Indian and European Honey Bee
Honeybees belong to the order Hymenoptera and to one of the Apis species. Honeybees are social insects noted for providing their nests with large amounts of honey. A colony of honeybees is a highly complex cluster of individuals that functions virtually as a single organism. It usually consists of the queen bee, a fertilized female capable of laying a thousand or more eggs per day; from a few to 60,000 sexually undeveloped females, the worker bees; and from none to 1,000 male bees, or drones. The female of most species of bees is equipped with a venomous sting.
Apis cerana indica
In India three species of Apis are commonly found, viz., Apis dorsata, Apis florea, and Apis indica. Apis indica (Indian bee) is the common honey bee found in plains and forests throughout India. This is slightly longer than Apis florea and smaller than Apis dorsata. It builds several parallel combs about one foot across in protected places like hollow of trees, thick bushes, within caves of rocks, wells, on walls and other places of safety in buildings. They are the domesticated species, which construct multiple parallel combs with an average honey yield of 6-8 kg per colony per year. These bees are larger than Apis florea but smaller than Apis mellifera. They are more prone to swarming and absconding. This is the only Indian honey bee which is capable of domestication in artificial hives although it does not yield much honey, not more than 4-5 kg annually. Various forms are met within the hills and plains.

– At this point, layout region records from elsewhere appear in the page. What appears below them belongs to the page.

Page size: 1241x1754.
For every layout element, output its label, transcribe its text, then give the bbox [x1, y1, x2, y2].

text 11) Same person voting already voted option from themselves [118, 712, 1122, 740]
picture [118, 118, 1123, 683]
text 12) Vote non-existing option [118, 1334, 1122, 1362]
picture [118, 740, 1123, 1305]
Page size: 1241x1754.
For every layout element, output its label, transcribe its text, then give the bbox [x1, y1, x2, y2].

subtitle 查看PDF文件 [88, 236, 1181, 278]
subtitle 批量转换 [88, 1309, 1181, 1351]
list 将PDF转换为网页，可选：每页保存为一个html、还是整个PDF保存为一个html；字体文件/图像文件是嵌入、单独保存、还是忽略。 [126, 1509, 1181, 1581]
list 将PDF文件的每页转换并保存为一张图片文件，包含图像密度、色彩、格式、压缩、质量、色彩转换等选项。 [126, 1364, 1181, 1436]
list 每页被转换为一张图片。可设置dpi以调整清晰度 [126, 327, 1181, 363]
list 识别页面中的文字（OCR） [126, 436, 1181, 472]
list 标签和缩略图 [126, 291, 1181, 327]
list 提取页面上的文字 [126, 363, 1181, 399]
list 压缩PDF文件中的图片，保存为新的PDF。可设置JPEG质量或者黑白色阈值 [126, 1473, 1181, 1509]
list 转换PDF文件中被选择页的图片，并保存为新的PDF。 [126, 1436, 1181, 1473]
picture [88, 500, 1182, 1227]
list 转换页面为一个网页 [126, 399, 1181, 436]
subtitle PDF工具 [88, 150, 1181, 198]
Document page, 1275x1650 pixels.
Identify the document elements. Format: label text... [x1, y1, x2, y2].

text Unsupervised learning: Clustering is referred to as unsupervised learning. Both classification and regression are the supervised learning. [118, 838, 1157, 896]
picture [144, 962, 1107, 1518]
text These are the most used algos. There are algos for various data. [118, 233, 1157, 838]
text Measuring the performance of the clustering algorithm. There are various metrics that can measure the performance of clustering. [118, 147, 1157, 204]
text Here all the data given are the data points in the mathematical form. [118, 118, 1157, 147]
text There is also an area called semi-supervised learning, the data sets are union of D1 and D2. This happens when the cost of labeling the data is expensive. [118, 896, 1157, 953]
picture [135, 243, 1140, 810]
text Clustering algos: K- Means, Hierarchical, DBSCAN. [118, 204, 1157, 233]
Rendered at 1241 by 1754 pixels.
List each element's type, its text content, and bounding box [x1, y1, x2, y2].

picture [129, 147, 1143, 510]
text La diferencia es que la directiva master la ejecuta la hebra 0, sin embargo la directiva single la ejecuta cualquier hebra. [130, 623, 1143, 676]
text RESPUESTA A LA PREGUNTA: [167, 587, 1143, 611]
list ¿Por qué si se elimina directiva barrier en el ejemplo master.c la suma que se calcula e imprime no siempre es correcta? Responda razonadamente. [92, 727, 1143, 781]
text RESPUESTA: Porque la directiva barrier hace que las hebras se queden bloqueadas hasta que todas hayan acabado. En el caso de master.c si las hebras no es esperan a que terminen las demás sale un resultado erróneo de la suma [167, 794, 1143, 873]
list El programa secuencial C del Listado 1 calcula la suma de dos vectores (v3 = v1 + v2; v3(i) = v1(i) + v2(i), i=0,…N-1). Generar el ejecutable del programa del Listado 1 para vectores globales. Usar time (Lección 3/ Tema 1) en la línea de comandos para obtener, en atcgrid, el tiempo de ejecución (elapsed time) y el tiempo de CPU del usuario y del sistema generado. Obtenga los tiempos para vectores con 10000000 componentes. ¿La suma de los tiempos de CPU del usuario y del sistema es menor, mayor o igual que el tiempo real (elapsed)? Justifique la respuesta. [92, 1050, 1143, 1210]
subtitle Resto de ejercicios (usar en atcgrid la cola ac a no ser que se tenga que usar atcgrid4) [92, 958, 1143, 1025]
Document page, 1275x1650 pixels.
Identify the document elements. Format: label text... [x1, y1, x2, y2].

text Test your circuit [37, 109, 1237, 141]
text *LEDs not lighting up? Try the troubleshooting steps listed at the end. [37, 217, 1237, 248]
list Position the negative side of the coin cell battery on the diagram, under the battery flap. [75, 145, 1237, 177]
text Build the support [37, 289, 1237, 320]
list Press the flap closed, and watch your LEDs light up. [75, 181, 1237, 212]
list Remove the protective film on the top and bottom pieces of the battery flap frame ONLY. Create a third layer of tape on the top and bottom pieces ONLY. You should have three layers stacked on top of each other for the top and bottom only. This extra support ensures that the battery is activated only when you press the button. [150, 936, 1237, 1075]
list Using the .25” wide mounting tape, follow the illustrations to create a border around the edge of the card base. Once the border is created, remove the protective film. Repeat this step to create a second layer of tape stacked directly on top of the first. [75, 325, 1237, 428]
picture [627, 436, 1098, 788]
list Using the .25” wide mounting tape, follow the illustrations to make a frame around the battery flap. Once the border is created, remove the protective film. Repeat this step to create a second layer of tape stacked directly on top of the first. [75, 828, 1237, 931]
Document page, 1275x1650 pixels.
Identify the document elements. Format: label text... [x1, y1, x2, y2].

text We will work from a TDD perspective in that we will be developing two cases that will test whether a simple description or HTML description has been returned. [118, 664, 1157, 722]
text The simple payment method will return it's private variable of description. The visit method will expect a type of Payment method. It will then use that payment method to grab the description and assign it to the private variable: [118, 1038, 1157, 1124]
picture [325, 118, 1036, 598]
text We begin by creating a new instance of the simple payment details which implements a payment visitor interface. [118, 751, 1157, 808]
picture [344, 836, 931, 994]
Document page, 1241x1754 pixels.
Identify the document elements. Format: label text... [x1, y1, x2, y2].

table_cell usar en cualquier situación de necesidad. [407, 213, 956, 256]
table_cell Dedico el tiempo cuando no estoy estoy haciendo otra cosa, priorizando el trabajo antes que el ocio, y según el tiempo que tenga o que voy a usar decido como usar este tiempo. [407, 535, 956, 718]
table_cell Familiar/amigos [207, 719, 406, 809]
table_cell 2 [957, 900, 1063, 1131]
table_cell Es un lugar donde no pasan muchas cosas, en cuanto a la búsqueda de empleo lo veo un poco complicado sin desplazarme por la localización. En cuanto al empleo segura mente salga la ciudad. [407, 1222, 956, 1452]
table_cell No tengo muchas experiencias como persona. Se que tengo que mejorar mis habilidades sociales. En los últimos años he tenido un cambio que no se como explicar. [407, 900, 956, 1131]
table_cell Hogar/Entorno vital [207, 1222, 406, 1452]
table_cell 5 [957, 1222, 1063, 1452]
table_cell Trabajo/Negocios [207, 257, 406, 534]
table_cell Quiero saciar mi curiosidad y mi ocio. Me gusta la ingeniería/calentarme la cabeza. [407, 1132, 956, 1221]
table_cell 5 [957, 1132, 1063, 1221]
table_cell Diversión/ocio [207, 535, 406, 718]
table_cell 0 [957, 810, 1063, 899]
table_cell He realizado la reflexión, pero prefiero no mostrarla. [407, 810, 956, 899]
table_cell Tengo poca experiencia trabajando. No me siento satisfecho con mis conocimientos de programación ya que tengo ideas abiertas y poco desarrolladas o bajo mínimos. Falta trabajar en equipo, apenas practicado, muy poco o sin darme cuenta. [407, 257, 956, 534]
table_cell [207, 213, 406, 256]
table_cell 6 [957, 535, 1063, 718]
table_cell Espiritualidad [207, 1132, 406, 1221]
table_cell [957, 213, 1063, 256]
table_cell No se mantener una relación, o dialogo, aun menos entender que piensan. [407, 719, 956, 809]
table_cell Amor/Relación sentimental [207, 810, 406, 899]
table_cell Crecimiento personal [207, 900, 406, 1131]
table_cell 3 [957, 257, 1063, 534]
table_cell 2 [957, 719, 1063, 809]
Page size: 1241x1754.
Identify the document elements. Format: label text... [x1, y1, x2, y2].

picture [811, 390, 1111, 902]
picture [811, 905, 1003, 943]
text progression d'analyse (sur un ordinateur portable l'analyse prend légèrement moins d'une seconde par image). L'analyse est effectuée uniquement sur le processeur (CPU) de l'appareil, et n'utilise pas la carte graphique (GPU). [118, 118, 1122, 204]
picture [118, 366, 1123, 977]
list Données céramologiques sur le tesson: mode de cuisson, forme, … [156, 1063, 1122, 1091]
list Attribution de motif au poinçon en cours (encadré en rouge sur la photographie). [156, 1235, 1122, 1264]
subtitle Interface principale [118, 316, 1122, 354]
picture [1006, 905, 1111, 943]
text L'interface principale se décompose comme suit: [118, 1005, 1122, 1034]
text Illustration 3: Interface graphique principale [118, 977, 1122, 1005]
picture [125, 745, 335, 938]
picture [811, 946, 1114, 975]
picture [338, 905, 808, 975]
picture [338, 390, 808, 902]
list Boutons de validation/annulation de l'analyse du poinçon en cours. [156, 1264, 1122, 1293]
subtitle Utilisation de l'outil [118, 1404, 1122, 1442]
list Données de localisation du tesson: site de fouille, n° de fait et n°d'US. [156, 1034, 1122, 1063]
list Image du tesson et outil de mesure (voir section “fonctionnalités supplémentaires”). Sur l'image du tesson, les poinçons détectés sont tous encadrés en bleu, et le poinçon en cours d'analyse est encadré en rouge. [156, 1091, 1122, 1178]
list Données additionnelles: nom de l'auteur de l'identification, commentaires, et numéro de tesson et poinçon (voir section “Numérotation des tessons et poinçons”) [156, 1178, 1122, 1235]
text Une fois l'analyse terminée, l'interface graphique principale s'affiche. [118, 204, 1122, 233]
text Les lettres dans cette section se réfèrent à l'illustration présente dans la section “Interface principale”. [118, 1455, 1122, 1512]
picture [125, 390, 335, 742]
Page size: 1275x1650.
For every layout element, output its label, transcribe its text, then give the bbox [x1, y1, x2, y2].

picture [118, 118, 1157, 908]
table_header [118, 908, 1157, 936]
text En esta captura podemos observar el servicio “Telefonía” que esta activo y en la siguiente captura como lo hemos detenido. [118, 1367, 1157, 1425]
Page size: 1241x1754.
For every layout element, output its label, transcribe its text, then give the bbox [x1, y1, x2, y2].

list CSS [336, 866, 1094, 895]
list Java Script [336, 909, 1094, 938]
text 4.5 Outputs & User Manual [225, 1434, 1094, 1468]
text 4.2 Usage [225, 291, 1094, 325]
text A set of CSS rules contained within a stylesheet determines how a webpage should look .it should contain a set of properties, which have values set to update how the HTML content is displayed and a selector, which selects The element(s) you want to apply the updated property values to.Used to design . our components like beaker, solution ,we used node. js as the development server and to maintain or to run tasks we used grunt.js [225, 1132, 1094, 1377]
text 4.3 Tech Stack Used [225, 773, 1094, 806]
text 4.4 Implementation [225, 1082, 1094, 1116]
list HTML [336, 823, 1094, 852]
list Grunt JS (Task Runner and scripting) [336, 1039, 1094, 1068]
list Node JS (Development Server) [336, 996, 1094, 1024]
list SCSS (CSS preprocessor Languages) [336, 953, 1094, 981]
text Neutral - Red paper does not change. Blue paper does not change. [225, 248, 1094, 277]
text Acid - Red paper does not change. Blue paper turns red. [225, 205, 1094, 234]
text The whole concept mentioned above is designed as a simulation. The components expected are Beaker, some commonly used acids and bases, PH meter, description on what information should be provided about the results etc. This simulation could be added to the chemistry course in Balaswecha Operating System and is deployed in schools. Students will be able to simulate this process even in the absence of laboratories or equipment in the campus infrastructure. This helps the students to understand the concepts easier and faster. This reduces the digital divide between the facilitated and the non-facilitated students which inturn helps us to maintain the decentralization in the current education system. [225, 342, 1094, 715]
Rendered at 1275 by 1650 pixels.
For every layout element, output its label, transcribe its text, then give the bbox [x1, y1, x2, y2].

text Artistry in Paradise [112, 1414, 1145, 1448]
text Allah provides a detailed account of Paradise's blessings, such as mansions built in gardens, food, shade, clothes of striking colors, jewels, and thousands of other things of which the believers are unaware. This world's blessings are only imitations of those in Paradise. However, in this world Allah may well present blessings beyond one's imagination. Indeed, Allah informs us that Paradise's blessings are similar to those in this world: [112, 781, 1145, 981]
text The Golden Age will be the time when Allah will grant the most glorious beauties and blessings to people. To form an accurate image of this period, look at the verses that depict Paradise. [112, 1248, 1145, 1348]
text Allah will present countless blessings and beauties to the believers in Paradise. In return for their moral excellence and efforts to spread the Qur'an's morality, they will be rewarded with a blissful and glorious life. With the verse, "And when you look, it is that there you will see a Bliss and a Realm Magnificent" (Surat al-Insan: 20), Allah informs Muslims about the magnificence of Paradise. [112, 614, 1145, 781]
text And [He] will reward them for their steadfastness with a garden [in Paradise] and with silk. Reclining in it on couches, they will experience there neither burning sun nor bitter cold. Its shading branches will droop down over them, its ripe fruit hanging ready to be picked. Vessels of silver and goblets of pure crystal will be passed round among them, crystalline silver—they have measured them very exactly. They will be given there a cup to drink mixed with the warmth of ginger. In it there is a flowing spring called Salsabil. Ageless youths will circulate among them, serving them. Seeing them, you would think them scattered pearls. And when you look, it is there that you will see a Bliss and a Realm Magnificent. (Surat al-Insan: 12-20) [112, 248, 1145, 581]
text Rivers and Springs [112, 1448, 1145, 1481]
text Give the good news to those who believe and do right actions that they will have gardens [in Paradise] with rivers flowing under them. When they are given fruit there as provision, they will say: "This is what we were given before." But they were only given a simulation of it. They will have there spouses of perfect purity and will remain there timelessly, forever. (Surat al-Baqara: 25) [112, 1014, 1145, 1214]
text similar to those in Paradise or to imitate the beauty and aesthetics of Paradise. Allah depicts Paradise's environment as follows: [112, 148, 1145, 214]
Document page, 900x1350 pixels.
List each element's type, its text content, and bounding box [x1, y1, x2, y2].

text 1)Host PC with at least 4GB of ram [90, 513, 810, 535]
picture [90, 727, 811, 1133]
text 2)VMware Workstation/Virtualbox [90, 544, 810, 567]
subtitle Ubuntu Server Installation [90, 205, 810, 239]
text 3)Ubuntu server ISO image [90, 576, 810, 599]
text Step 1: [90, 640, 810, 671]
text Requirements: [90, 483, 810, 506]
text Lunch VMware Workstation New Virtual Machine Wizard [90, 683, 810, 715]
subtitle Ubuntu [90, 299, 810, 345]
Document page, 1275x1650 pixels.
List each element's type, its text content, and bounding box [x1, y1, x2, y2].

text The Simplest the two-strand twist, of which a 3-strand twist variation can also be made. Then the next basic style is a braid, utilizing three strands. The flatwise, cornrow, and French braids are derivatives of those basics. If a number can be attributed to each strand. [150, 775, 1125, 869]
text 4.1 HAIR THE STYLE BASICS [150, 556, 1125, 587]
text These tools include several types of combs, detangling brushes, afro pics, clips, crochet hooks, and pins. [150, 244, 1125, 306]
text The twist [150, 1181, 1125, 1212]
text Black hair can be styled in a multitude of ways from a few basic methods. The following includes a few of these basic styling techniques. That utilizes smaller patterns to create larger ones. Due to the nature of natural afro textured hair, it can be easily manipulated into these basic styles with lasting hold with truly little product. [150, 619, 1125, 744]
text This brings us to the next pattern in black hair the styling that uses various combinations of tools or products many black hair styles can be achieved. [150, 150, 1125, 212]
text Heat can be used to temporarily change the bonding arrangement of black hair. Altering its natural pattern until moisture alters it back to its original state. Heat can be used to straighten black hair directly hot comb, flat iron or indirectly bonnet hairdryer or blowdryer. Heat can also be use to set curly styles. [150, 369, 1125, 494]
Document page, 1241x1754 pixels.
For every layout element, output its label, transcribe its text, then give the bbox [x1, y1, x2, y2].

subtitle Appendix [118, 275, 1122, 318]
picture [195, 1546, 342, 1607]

With the exception of A. mellifera, all other Apis species are confined to parts of southern or southeastern Asia. Apis mellifera, the European (or western) honey bee, is native to western Asia, Europe and Africa, but can now be found all around the world. The size of A. mellifera varies between 10-20mm and depends on their role (worker bees are 10-15mm long, queens 18-20mm and drones 15-17mm). European honeybees prefer habitats that have an abundant supply of suitable flowering plants, such as meadows, open wooded areas, and gardens. They can survive in grasslands, deserts, and wetlands if there is sufficient water, food, and shelter. They are also similar in habits to Indian bees, which build parallel combs. They are bigger than all other honeybees except Apis dorsata. The average production per colony is 25-30 kg. They have been imported from European countries (Italy). They are less prone to swarming and absconding.
- Apis cerana prefers to nest in enclosed cavities, like a hollow tree. Apis cerana colonies are typically smaller than Apis mellifera colonies and tend to prefer smaller nest cavities
- Apis cerana colonies tend to swarm (reproduction where the original single colony reproduces to two and sometimes more colonies ) and abscond (abandon a hive location) more frequently
- The abdominal stripes (tomenta) of Apis cerana are more pronounced than those of Apis mellifera, and Apis cerana workers have four abdominal stripes, whereas Apis mellifera workers have three abdominal stripes
- Both Apis cerana and Apis mellifera build multiple combs arranged parallel to one another. However, Apis cerana does not use propolis, a glue-like material, to seal cracks and holes in their hives, as does Apis mellifera.
- Apis mellifera can survive only under intense care and protection offered by the beekeeper, while the vast majority of Apis cerana colonies still live wild and naturally in balance with a vast array of predators, pest, and parasites
- Foraging range of Apis cerana is max. 1500 m to 2000 m and that of Apis mellifera is average 1650 m and maximum 6 km.
- The average foraging time and temperature of Apis cerana is 9 am and 11.30 am/15.5-21°C and of Apis mellifera is 11 am and 1 pm/21-25°C
Many beekeepers are transitioning to Apis mellifera management because the average Apis cerana colony produces less honey than does the average Apis mellifera colony.